Ed allora vediamo quali motivi di contestazione vengono mossi alla magistratura: per primo citerei un richiamo di un mio lettore che mi ha ricordato – in relazione al mio post sui due “mostri” accusati dell’uccisione della piccola Eleonora – che tra non molto avremo di nuovo tra noi Erika ed Omar i quali, forse ricorderete quattro anni or sono uccisero la madre di Erika ed il fratellino: si dice che “sono cambiati” e che quindi meritano di rientrare nel consesso civile.
Anche le due persone uccise “sono cambiate”, da esseri umani viventi sono passati a “concime per i vermi”: per loro cosa possiamo fare; e per i familiari e gli amici che hanno subito il dolore e l’0angoscia per l’accaduto, cosa abbiamo fatto e possiamo fare? Niente, mi sembra che gli unici ad avere il diritto ad essere remunerati per un cambiamento – presunto o reale staremo a vedere – sono i carcerati; agli altri niente!
Il secondo esempio che illustra un rapporto malato tra giustizia e popolazione, riguarda le cosiddette “Bestie di Satana”, otto imbecilli che in nome del Diavolo hanno commesso una serie di reati atroci, compreso omicidi, plagio, stupri, ecc.
“Hanno ucciso mia figlia. Fatelo uscire, lasciate che esca e faccio io la legge. Poi mettano in carcere anche me. Assassino”. Questo è l’urlo di rabbia e di dolore lanciato dalla madre di una ragazza uccisa dalla setta degli indemoniati.
Posso convenire che in altri casi i parenti delle vittime si sono scagliate sui presunti assassini cercando di compiere giustizia sommaria, ma questo depone molto negativamente sul rapporto tra popolo e magistratura.

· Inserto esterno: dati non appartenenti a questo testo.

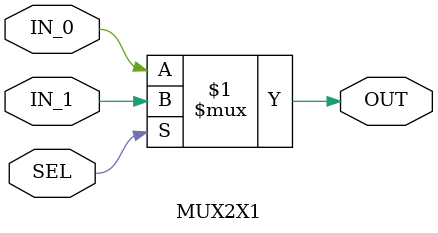
<source format=v>

module MUX2X1  (
 input   wire                  IN_0,
 input   wire                  IN_1,
 input   wire                  SEL,
 output  wire                  OUT 
);

 
assign OUT = SEL ? IN_1 : IN_0 ;
 
 
endmodule
 

</source>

Sembra quasi che la gente non si fidi di coloro che amministrano giustizia e che quindi tendano a farlo personalmente, un po’ come avveniva nel far-west prima della sua civilizzazione, dove i colpevoli o presunti tali venivano impiccati dopo un processo sommario di pochi minuti.
Sono cose che fanno male alla giustizia ma anche alla “pace sociale” che proprio la pena dovrebbe riportare in equilibrio dopo la frattura realizzata dal reato.